Source data:
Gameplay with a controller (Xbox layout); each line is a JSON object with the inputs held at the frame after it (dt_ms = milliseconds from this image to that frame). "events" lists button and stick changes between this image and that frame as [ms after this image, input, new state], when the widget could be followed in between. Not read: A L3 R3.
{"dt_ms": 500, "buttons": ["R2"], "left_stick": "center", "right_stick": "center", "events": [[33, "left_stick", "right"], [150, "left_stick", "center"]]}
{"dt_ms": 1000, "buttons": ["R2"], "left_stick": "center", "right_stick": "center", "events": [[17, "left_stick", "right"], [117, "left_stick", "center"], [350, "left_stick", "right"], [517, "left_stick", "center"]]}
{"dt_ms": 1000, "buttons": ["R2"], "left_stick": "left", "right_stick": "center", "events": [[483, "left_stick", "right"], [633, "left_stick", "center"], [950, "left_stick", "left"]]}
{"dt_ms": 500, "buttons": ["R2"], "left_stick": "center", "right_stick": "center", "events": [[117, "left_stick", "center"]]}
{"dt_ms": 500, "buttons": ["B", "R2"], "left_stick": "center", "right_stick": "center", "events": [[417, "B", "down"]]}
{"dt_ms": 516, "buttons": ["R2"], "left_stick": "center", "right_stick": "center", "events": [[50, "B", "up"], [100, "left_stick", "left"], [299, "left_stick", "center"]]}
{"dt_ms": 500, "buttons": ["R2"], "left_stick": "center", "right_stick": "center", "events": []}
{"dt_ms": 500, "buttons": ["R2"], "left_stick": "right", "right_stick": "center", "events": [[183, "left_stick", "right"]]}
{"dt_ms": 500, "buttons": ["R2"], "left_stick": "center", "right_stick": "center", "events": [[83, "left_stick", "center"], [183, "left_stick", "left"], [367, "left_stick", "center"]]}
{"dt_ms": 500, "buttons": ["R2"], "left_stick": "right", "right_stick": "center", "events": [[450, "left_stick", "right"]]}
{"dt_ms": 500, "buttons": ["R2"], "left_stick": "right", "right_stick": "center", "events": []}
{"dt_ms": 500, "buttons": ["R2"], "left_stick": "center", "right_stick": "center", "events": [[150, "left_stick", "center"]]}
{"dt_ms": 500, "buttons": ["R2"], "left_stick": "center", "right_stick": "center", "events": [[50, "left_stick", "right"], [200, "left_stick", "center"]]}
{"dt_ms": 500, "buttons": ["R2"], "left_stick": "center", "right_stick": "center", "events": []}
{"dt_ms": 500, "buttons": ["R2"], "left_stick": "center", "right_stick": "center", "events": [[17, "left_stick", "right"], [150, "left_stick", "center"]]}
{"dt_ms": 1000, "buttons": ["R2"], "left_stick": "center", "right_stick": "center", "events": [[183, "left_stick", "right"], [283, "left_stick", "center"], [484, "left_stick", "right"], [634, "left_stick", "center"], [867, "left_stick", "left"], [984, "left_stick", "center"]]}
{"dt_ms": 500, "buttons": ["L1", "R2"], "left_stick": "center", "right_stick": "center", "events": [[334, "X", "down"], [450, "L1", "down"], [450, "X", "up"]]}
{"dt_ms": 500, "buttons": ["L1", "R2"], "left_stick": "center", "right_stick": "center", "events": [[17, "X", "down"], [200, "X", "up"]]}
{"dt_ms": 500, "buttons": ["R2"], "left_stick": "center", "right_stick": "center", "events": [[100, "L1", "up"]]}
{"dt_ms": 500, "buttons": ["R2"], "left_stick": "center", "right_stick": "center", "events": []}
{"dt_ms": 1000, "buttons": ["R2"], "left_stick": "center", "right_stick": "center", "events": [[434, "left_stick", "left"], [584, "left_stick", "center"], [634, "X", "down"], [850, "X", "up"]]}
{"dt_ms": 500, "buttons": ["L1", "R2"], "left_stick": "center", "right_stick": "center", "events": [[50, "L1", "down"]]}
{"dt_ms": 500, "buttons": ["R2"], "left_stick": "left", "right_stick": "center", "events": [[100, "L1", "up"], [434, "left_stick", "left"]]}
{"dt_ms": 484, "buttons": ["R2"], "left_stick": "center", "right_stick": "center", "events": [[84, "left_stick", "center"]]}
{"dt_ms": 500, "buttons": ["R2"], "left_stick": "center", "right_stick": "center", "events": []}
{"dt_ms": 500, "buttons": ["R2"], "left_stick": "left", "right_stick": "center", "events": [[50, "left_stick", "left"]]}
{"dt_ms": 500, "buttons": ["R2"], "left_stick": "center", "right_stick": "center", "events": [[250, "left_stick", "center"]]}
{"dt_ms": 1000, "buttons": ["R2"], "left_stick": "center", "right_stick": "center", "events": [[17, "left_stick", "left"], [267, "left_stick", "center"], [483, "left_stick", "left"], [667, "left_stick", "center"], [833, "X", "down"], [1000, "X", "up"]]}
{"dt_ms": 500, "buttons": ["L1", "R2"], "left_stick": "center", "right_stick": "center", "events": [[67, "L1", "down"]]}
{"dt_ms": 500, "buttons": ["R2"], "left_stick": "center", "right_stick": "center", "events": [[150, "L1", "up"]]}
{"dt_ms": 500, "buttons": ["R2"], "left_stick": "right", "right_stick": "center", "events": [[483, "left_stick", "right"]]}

What to work on: Report back each line in the material above that contains the string "down".

Task output:
{"dt_ms": 500, "buttons": ["B", "R2"], "left_stick": "center", "right_stick": "center", "events": [[417, "B", "down"]]}
{"dt_ms": 500, "buttons": ["L1", "R2"], "left_stick": "center", "right_stick": "center", "events": [[334, "X", "down"], [450, "L1", "down"], [450, "X", "up"]]}
{"dt_ms": 500, "buttons": ["L1", "R2"], "left_stick": "center", "right_stick": "center", "events": [[17, "X", "down"], [200, "X", "up"]]}
{"dt_ms": 1000, "buttons": ["R2"], "left_stick": "center", "right_stick": "center", "events": [[434, "left_stick", "left"], [584, "left_stick", "center"], [634, "X", "down"], [850, "X", "up"]]}
{"dt_ms": 500, "buttons": ["L1", "R2"], "left_stick": "center", "right_stick": "center", "events": [[50, "L1", "down"]]}
{"dt_ms": 1000, "buttons": ["R2"], "left_stick": "center", "right_stick": "center", "events": [[17, "left_stick", "left"], [267, "left_stick", "center"], [483, "left_stick", "left"], [667, "left_stick", "center"], [833, "X", "down"], [1000, "X", "up"]]}
{"dt_ms": 500, "buttons": ["L1", "R2"], "left_stick": "center", "right_stick": "center", "events": [[67, "L1", "down"]]}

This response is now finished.